Legend
says…

Since in an October day in 1520 Ferdinand Magellan was the first European to cross from the Atlantic to the Pacific Ocean, many seafaring explorers and adventurers followed him discovering what we know today as Patagonia. Sparsely populated even 500 years after its discovery, Patagonia remains an untouched, vast, exotic, wild and mystical land of beauty and adventure.

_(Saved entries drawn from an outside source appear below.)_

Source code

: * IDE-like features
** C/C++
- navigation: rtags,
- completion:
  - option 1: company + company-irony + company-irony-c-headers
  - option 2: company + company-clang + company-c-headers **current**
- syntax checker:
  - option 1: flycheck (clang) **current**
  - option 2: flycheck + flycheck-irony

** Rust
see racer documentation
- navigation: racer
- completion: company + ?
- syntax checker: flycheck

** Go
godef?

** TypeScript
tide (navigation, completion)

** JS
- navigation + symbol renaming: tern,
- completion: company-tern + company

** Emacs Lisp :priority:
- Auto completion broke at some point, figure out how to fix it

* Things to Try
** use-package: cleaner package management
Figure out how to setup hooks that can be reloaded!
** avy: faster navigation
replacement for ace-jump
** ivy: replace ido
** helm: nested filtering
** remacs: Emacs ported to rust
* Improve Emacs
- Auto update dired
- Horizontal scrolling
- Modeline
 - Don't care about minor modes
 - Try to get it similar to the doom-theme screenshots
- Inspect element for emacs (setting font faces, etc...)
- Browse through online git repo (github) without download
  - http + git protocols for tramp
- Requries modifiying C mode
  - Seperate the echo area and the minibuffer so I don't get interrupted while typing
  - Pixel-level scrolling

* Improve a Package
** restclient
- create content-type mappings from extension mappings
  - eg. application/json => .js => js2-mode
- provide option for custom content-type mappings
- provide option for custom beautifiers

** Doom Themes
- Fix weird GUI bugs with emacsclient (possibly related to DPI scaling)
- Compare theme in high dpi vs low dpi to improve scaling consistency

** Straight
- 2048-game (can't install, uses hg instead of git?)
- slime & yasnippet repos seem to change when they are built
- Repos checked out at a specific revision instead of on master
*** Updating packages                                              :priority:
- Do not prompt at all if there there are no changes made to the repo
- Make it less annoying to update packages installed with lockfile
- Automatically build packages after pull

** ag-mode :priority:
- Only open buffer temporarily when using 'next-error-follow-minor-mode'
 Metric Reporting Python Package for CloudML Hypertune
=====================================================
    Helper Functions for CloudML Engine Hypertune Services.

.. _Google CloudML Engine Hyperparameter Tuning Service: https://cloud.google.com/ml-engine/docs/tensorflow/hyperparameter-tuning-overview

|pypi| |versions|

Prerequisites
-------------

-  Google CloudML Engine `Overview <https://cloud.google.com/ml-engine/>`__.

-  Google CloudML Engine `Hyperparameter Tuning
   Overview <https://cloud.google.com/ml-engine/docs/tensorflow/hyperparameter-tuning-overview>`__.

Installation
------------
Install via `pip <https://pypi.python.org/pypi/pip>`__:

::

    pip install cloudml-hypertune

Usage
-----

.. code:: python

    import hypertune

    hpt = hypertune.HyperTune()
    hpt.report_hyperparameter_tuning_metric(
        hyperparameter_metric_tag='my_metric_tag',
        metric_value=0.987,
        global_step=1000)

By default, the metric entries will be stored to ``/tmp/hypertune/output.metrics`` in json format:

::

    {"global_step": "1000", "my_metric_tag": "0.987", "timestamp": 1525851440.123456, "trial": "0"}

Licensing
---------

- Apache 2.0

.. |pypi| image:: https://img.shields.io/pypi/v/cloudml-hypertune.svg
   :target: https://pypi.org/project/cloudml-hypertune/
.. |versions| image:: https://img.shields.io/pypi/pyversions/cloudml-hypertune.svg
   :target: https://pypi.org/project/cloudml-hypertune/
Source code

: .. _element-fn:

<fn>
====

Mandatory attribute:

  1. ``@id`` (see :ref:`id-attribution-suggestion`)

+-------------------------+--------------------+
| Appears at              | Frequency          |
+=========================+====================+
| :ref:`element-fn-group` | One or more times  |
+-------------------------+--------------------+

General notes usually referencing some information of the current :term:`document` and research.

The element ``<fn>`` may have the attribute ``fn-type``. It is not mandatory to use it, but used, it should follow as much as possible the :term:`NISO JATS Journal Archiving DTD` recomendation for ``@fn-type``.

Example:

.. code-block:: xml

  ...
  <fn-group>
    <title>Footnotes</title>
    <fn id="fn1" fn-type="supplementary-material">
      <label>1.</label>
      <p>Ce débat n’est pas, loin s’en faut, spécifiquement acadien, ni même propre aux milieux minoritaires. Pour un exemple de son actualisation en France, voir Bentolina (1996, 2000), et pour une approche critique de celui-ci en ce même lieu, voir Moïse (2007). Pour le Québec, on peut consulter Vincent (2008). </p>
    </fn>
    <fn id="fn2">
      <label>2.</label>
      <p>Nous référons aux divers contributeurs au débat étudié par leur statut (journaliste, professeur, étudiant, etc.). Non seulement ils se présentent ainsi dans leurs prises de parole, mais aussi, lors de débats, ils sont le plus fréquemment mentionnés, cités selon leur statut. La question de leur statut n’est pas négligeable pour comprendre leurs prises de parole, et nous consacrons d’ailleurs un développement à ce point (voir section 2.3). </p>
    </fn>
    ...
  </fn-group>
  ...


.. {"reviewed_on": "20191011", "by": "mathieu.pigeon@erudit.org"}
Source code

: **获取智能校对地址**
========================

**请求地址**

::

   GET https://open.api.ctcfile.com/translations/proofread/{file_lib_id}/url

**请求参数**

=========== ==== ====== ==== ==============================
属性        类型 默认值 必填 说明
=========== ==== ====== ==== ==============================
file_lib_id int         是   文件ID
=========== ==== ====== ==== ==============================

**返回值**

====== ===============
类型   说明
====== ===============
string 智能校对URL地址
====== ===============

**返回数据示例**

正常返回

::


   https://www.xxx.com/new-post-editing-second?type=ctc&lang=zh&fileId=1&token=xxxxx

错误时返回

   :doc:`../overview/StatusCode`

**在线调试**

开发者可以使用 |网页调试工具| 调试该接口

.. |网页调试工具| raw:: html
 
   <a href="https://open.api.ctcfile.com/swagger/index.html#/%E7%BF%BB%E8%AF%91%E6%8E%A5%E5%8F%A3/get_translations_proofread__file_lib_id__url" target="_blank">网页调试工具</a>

For those audacious seafarers that have cruised the legendary Patagonian Fjords in recent times, we proudly recognize them as Captains of Patagonia as they kindly share their adventures and experiences for the benefit of future visiting mariners.

hISTORY

After Magellan made it through the Magellan Straits, he started exploring the region coming upon a land inhabited by “giants so tall that the tallest of us only came up to their waist”. This region, north of the 330nm long strait, was thereafter known as Patagonia, named after the fictional giant ‘Patagon’ who was famous in Spanish novels at the time. The region south of the straits was labeled ‘Tierra del Fuego’ (Land of Fire), after Magellan spotted numerous glowing campfires during dark and overcast nights.

Explorers like Francis Drake, James Cook, Louis Antoine de Bougainville, Robert Fitzroy, Charles Darwin, Joshua Slocum – to name a few – gave names to landmarks found on the charts such as Cape Horn, Drake Passage, Beagle Channel, Pio XI glacier, English Narrows, and many more.


Before these adventurers made their mark, the land was inhabited by indigenous groups such as the Yagan and Selk’nam in Tierra del Fuego, and the Alakaluf and Chonos in the rest of Patagonia. The centuries that followed saw waves of immigrants from northern and central Europe blending with the native population to create a mixed culture.

Geography

Patagonia is a sparsely populated and diverse region at the southern end of South America, shared by Chile and Argentina, separated by the outrun of the longest mountain range in the world, the Andes mountains, which also creates a natural border between the two countries.

 

The Argentinean Patagonia is dominated by a semiarid scrub plateau that covers nearly all of the southern portion of mainland Argentina, it constitutes a vast area of steppe and desert that extends south from latitude 37° to 51° S.
The Chilean Patagonia, like the rest of the country, is much narrower with the Andes sinking dramatically into the Pacific Ocean to create a unique geography formed by an extensive array of archipelagos, channels and pristine fjords.

Stunning landscapes, Patagonian forests and native wildlife abound in this wilderness, and highlights worth exploring include the Chiloé archipelago, Torres del Paine glaciers of the northern and the southern icefields, Tierra del Fuego, Cape Horn, and all of its 17 Patagonia National Parks.

 

With about 207,000 square kilometers of land – an area larger than the United Kingdom. The Chilean Patagonia stretches over 1,700 km in length between Puerto Montt and Cape Horn representing 36% of the Chilean continental territory, but only 4% of its population.